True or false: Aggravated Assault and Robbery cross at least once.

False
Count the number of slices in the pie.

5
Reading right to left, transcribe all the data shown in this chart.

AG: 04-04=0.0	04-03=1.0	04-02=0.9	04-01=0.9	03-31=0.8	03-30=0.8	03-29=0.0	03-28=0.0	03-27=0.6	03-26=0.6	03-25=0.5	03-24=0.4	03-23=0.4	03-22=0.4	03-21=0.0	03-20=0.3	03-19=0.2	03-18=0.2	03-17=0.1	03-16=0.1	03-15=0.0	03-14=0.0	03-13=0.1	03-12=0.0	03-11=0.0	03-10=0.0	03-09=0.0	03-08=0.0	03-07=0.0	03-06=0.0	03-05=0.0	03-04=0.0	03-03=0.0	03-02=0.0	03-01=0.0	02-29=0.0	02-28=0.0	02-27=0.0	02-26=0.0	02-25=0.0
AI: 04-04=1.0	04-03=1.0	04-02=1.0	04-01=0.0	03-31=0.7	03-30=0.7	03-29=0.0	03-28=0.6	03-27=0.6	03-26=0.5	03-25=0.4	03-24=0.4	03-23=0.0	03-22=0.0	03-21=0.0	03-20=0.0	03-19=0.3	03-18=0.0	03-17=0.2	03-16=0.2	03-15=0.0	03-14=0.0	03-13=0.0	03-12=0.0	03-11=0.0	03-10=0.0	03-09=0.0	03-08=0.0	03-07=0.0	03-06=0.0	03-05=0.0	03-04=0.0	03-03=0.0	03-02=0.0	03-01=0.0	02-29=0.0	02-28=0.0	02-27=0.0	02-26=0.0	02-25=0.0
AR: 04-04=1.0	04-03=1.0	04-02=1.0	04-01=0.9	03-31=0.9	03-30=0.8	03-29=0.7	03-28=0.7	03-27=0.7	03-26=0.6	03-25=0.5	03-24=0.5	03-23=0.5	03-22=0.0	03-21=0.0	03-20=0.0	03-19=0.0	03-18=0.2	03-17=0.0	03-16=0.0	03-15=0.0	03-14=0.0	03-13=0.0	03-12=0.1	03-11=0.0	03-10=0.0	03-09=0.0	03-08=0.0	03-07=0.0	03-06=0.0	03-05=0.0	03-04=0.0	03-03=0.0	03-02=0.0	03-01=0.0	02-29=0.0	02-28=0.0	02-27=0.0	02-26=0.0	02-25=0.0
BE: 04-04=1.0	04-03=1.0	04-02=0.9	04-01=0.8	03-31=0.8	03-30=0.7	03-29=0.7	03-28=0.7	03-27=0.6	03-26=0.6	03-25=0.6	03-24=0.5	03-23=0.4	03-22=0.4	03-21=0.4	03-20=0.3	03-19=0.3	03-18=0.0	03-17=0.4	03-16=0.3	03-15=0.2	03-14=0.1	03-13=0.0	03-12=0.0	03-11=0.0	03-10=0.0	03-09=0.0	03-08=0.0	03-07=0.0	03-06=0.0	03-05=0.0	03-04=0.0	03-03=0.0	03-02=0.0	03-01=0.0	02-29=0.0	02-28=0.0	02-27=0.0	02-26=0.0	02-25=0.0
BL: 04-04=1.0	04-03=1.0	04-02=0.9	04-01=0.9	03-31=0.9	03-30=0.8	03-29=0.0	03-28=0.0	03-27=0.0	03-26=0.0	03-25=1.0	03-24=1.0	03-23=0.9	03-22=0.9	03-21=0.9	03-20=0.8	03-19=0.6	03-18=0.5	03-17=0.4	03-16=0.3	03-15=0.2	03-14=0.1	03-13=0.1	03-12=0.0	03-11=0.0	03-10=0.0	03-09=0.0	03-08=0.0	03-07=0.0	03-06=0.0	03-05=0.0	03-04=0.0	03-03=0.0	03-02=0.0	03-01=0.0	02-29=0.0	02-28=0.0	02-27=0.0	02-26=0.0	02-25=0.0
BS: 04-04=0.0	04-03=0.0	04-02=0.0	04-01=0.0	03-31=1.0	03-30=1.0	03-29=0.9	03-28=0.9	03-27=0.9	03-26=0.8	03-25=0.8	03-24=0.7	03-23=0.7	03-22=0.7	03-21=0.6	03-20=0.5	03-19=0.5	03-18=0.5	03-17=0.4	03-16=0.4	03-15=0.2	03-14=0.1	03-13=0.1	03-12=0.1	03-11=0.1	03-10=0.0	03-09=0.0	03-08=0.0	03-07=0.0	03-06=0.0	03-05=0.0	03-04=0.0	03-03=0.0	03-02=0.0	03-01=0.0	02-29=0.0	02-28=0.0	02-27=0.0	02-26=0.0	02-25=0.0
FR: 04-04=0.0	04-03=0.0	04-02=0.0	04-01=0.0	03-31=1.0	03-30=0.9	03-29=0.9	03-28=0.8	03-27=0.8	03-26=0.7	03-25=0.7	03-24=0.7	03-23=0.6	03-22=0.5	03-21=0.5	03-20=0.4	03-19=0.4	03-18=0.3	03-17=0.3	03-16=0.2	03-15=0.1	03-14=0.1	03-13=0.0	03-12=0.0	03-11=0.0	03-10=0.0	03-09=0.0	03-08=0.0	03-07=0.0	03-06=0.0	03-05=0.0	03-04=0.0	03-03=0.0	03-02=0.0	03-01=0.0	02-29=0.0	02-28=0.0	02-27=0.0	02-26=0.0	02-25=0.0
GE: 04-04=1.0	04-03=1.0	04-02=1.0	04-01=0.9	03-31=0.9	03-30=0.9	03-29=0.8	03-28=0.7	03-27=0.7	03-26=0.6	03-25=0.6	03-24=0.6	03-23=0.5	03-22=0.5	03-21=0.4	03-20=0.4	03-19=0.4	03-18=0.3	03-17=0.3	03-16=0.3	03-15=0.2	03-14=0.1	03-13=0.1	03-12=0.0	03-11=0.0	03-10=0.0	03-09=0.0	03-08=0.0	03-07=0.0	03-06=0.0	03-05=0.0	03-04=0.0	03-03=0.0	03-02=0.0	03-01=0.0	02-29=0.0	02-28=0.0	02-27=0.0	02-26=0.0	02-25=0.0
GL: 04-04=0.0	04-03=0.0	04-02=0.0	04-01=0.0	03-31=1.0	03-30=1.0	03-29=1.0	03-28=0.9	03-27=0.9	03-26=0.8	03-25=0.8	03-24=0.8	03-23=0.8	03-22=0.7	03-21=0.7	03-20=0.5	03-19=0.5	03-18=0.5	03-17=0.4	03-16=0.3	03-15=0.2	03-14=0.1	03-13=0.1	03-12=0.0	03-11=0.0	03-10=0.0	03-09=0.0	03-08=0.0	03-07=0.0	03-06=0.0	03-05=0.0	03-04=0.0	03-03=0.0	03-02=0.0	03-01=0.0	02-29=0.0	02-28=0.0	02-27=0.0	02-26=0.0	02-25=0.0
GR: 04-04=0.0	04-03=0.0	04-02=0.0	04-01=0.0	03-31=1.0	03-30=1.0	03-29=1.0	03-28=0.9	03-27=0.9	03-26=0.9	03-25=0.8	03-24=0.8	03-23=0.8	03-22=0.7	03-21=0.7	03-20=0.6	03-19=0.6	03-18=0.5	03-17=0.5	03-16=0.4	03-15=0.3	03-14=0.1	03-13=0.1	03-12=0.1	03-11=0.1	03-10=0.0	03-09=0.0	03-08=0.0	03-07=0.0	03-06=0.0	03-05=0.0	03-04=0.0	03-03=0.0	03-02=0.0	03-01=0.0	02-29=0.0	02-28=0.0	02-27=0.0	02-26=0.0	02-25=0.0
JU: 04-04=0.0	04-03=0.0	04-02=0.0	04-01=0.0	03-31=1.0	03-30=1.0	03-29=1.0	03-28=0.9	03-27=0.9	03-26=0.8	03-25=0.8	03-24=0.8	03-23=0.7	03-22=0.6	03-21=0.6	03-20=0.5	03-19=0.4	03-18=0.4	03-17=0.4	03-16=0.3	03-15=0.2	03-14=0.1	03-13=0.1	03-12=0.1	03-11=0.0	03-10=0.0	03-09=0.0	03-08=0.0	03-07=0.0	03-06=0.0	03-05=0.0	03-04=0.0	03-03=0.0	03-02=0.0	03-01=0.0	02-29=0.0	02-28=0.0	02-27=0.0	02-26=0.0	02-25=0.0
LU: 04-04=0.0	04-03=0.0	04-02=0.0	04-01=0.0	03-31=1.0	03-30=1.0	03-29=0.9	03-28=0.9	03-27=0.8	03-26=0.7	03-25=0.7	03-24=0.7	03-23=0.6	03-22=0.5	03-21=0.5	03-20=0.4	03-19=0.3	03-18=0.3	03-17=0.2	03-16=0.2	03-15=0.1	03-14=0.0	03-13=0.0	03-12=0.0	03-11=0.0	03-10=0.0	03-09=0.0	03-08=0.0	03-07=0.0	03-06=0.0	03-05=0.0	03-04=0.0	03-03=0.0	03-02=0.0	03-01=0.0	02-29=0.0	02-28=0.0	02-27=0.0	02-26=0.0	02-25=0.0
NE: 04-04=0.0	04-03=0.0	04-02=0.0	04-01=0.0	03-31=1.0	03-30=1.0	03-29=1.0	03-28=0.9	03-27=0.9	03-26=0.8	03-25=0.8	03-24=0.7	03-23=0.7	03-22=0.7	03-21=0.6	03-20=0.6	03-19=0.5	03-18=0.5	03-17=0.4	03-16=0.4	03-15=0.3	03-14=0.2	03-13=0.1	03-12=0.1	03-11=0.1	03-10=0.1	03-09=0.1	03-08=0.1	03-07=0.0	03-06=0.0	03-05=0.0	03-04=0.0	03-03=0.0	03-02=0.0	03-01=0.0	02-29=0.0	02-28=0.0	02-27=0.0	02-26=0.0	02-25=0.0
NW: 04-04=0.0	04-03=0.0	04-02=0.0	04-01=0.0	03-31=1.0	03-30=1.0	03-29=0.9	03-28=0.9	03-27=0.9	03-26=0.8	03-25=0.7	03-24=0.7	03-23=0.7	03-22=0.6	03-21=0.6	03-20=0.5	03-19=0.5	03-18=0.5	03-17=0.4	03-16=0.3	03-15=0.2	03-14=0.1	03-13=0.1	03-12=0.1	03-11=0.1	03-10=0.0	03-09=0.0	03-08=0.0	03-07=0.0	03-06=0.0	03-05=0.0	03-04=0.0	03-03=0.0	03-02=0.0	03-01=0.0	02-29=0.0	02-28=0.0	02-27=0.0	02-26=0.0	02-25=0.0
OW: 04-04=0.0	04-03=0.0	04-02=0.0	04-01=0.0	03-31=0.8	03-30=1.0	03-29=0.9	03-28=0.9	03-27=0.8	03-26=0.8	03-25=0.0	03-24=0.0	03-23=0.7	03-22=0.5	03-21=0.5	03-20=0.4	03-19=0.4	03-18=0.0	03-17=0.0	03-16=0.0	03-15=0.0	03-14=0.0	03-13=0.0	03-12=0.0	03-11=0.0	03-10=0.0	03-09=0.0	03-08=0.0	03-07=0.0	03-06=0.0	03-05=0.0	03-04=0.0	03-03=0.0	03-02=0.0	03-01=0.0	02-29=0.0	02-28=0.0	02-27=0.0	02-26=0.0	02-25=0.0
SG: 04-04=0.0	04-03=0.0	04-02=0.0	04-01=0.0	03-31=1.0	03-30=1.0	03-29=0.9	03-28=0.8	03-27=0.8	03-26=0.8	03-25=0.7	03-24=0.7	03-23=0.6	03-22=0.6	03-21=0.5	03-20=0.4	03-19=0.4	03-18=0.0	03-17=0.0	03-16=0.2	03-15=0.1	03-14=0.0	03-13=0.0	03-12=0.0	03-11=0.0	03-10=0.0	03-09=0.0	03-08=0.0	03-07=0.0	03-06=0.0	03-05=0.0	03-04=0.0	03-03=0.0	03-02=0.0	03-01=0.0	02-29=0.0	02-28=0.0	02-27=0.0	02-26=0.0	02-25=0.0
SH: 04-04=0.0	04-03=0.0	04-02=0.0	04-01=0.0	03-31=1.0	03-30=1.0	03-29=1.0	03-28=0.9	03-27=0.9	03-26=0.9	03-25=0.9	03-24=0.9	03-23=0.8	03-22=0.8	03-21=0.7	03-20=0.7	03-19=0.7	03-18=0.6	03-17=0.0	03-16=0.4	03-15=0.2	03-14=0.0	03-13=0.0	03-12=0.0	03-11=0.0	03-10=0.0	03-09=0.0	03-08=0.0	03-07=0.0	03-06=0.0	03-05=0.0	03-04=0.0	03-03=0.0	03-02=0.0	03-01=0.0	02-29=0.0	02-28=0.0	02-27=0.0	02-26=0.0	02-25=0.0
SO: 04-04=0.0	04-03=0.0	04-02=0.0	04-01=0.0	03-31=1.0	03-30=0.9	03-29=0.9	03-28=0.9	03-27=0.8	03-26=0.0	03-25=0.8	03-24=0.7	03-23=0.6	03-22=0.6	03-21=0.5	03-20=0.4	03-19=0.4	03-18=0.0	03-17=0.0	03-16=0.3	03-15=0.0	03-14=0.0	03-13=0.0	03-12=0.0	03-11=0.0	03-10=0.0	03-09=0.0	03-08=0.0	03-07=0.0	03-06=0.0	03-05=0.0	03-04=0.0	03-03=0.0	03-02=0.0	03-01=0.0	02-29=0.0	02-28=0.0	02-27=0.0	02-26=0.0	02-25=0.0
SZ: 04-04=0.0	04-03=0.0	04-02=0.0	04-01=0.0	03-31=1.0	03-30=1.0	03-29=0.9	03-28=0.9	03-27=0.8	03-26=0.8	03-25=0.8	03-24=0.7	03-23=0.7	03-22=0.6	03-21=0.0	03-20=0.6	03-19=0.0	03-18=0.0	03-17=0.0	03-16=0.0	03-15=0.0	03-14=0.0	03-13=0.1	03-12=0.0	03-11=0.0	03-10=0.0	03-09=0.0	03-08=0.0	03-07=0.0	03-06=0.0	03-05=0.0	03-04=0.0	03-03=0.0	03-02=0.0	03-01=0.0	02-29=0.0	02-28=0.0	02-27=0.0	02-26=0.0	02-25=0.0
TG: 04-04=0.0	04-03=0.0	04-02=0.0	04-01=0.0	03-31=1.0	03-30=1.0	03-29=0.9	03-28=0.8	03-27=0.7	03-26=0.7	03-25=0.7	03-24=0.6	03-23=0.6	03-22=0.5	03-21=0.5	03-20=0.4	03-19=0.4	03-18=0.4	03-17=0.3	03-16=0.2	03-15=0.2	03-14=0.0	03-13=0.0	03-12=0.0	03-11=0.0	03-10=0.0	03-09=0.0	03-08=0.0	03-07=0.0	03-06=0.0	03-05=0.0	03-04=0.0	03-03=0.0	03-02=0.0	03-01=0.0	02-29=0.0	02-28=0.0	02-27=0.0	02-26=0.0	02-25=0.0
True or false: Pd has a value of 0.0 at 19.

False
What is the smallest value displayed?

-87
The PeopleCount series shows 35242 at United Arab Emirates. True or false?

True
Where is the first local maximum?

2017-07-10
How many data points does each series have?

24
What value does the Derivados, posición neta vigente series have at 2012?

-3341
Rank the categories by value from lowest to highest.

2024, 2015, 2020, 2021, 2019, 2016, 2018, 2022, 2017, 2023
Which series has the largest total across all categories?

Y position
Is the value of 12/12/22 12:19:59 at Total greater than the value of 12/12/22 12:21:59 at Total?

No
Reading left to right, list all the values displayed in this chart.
:::::
# Task brief
Pull out every line of the records that contains the word "chart" and copy each one in full. Case matters, so a line counts only if its capitalization matches.

# Written answer
Reading right to left, transcribe all the data shown in this chart.
Reading left to right, list all the values displayed in this chart.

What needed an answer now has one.